> **Work to be completed**
Rewrite the listing below, replacing "top-left" with "upper-left" wherever it occurs and leaving everything else the same.

> **Supplied records**
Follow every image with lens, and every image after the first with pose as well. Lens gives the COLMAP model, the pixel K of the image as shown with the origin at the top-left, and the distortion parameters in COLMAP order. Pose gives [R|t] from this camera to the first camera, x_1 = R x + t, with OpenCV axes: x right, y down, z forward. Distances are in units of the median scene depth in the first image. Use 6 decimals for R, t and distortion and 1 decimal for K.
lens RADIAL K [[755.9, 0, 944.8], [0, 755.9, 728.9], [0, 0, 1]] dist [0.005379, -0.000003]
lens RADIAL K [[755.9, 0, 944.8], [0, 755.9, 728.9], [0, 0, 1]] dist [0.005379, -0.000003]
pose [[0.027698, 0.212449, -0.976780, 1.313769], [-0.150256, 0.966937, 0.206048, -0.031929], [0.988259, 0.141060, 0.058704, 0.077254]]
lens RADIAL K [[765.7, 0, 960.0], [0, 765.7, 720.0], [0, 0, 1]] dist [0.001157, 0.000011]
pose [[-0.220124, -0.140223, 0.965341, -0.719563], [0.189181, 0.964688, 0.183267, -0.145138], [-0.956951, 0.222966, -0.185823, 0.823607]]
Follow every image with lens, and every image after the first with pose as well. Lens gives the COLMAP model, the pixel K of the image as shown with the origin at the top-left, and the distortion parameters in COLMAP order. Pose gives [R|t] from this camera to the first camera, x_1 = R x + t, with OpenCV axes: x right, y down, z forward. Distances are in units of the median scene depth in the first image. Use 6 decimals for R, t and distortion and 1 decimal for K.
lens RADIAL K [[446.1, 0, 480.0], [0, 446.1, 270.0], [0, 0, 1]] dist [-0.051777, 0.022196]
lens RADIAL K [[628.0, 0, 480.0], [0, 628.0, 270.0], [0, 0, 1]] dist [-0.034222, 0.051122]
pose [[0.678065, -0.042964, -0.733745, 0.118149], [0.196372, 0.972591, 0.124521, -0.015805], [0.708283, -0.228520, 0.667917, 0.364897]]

> **Exercise solution**
Follow every image with lens, and every image after the first with pose as well. Lens gives the COLMAP model, the pixel K of the image as shown with the origin at the upper-left, and the distortion parameters in COLMAP order. Pose gives [R|t] from this camera to the first camera, x_1 = R x + t, with OpenCV axes: x right, y down, z forward. Distances are in units of the median scene depth in the first image. Use 6 decimals for R, t and distortion and 1 decimal for K.
lens RADIAL K [[755.9, 0, 944.8], [0, 755.9, 728.9], [0, 0, 1]] dist [0.005379, -0.000003]
lens RADIAL K [[755.9, 0, 944.8], [0, 755.9, 728.9], [0, 0, 1]] dist [0.005379, -0.000003]
pose [[0.027698, 0.212449, -0.976780, 1.313769], [-0.150256, 0.966937, 0.206048, -0.031929], [0.988259, 0.141060, 0.058704, 0.077254]]
lens RADIAL K [[765.7, 0, 960.0], [0, 765.7, 720.0], [0, 0, 1]] dist [0.001157, 0.000011]
pose [[-0.220124, -0.140223, 0.965341, -0.719563], [0.189181, 0.964688, 0.183267, -0.145138], [-0.956951, 0.222966, -0.185823, 0.823607]]
Follow every image with lens, and every image after the first with pose as well. Lens gives the COLMAP model, the pixel K of the image as shown with the origin at the upper-left, and the distortion parameters in COLMAP order. Pose gives [R|t] from this camera to the first camera, x_1 = R x + t, with OpenCV axes: x right, y down, z forward. Distances are in units of the median scene depth in the first image. Use 6 decimals for R, t and distortion and 1 decimal for K.
lens RADIAL K [[446.1, 0, 480.0], [0, 446.1, 270.0], [0, 0, 1]] dist [-0.051777, 0.022196]
lens RADIAL K [[628.0, 0, 480.0], [0, 628.0, 270.0], [0, 0, 1]] dist [-0.034222, 0.051122]
pose [[0.678065, -0.042964, -0.733745, 0.118149], [0.196372, 0.972591, 0.124521, -0.015805], [0.708283, -0.228520, 0.667917, 0.364897]]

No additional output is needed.